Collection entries
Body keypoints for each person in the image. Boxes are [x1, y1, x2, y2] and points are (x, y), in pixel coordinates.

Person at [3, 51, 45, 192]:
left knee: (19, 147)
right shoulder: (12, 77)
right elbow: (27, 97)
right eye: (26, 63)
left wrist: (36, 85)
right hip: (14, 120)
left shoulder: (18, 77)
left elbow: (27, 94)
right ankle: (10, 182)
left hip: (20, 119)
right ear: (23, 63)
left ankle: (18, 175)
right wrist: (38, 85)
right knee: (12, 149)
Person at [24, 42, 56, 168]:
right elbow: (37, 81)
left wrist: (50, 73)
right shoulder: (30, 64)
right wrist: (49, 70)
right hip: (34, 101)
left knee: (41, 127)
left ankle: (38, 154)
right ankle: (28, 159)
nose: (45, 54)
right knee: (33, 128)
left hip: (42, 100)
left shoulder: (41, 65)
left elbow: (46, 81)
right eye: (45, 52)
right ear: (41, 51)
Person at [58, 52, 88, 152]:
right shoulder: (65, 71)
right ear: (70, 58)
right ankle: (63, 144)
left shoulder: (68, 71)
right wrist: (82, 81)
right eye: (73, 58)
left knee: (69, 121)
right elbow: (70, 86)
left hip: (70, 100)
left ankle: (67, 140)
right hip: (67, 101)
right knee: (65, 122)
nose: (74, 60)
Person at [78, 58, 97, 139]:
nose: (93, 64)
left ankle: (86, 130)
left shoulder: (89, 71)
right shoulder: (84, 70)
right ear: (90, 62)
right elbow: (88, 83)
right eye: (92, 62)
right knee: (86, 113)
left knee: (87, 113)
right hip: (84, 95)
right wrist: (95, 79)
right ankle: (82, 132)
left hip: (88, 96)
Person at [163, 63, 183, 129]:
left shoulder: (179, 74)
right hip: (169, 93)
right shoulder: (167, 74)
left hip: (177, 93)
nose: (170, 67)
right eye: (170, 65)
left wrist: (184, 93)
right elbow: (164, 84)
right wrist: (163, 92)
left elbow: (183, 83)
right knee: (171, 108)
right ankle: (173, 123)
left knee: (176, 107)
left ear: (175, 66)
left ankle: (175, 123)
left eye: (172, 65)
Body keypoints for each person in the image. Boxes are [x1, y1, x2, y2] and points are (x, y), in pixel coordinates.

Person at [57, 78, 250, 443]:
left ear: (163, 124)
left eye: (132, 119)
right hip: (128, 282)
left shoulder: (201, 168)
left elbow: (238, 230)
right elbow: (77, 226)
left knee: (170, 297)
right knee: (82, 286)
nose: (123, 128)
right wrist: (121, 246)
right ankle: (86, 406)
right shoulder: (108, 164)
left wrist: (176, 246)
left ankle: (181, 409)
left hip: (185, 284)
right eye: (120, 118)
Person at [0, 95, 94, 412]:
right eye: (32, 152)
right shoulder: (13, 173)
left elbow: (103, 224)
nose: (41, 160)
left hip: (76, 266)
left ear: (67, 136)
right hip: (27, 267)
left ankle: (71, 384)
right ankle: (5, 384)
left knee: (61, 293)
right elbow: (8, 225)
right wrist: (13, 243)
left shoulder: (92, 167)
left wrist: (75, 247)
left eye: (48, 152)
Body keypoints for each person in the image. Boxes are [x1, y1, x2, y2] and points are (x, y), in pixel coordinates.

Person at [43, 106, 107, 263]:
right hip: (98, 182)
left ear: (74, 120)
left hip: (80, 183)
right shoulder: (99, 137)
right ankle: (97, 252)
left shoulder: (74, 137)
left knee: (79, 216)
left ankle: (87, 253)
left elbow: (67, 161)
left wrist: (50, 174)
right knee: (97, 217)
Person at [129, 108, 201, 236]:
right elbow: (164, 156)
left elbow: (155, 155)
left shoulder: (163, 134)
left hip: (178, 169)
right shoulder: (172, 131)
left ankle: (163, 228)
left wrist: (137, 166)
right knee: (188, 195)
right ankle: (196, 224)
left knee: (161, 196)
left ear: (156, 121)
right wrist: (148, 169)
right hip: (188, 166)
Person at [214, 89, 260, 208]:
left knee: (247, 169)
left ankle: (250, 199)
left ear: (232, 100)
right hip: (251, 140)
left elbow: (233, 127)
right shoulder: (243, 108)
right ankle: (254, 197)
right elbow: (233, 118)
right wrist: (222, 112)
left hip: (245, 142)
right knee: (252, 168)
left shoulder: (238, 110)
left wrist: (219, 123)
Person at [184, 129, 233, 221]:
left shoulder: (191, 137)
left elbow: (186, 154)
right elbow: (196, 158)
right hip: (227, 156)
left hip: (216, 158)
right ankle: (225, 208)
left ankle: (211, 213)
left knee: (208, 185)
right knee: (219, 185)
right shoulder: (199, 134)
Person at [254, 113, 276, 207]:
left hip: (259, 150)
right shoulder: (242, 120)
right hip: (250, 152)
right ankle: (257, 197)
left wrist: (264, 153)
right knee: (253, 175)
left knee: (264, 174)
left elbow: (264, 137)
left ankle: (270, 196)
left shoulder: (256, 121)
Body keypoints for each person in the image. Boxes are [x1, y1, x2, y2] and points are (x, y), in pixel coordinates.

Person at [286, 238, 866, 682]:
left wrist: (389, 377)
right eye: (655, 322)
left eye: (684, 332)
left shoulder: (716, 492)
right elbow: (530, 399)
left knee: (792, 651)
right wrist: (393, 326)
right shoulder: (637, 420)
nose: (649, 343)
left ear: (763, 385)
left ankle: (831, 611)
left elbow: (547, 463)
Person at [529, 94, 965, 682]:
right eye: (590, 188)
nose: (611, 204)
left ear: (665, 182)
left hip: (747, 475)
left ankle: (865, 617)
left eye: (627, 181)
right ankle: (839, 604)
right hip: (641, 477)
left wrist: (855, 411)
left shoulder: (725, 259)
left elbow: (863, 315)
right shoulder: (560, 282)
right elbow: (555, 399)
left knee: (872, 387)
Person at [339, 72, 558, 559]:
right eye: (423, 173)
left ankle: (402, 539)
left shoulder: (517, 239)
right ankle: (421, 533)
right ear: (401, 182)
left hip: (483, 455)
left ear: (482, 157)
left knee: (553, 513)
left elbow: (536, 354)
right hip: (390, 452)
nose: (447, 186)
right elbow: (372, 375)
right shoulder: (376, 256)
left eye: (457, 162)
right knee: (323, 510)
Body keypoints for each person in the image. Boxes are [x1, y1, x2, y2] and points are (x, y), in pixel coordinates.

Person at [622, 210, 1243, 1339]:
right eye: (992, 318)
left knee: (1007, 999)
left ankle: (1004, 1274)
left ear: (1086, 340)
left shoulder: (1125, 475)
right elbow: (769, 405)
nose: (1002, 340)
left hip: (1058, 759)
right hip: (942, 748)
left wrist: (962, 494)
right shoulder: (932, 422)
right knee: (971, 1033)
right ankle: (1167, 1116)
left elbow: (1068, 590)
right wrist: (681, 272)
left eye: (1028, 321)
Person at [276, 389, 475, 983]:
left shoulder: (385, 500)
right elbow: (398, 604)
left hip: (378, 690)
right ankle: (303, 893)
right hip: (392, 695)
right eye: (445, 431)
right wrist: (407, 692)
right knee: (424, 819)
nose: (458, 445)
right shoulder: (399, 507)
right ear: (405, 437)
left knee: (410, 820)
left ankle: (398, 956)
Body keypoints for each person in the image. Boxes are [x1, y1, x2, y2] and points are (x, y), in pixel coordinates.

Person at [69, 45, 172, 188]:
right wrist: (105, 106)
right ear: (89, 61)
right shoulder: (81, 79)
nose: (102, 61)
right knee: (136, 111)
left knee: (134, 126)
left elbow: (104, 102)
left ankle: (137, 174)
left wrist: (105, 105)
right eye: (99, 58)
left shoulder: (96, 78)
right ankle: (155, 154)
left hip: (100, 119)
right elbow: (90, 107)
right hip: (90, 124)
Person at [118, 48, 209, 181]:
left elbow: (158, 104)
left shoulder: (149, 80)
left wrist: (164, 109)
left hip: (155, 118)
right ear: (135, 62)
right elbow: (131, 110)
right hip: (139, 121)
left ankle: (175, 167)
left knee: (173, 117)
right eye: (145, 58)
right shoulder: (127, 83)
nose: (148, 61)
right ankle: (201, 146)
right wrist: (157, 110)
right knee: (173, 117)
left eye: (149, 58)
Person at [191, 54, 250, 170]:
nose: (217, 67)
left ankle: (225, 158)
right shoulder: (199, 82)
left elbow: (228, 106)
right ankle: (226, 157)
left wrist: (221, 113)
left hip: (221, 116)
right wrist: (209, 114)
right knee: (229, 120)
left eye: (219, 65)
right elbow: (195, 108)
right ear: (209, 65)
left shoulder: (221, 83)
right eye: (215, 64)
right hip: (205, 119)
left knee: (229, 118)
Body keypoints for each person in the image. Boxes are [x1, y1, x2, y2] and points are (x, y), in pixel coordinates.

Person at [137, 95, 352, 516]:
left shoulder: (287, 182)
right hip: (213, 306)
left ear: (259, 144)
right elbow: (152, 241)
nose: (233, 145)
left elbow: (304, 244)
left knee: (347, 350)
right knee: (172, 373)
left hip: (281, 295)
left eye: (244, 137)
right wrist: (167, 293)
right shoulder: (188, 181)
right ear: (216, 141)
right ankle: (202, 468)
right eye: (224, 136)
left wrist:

#### [REQUIREMENT]
Beginning at the line with "left elbow: (536, 354)" and stopping after the line with "right ear: (405, 437)", please write out every line of the data above exactly and nothing else.

#### [SOLUTION FOR THIS PROBLEM]
left elbow: (536, 354)
right hip: (390, 452)
nose: (447, 186)
right elbow: (372, 375)
right shoulder: (376, 256)
left eye: (457, 162)
right knee: (323, 510)
Body keypoints for each person in the image. Boxes are [x1, y1, x2, y2] and points are (x, y), in pixel coordinates.

Person at [622, 210, 1243, 1339]:
right eye: (992, 318)
left knee: (1007, 999)
left ankle: (1004, 1274)
left ear: (1086, 340)
left shoulder: (1125, 475)
right elbow: (769, 405)
nose: (1002, 340)
left hip: (1058, 759)
right hip: (942, 748)
left wrist: (962, 494)
right shoulder: (932, 422)
right knee: (971, 1033)
right ankle: (1167, 1116)
left elbow: (1068, 590)
right wrist: (681, 272)
left eye: (1028, 321)
Person at [276, 389, 475, 983]:
left shoulder: (385, 500)
right elbow: (398, 604)
left hip: (378, 690)
right ankle: (303, 893)
right hip: (392, 695)
right eye: (445, 431)
right wrist: (407, 692)
right knee: (424, 819)
nose: (458, 445)
right shoulder: (399, 507)
right ear: (405, 437)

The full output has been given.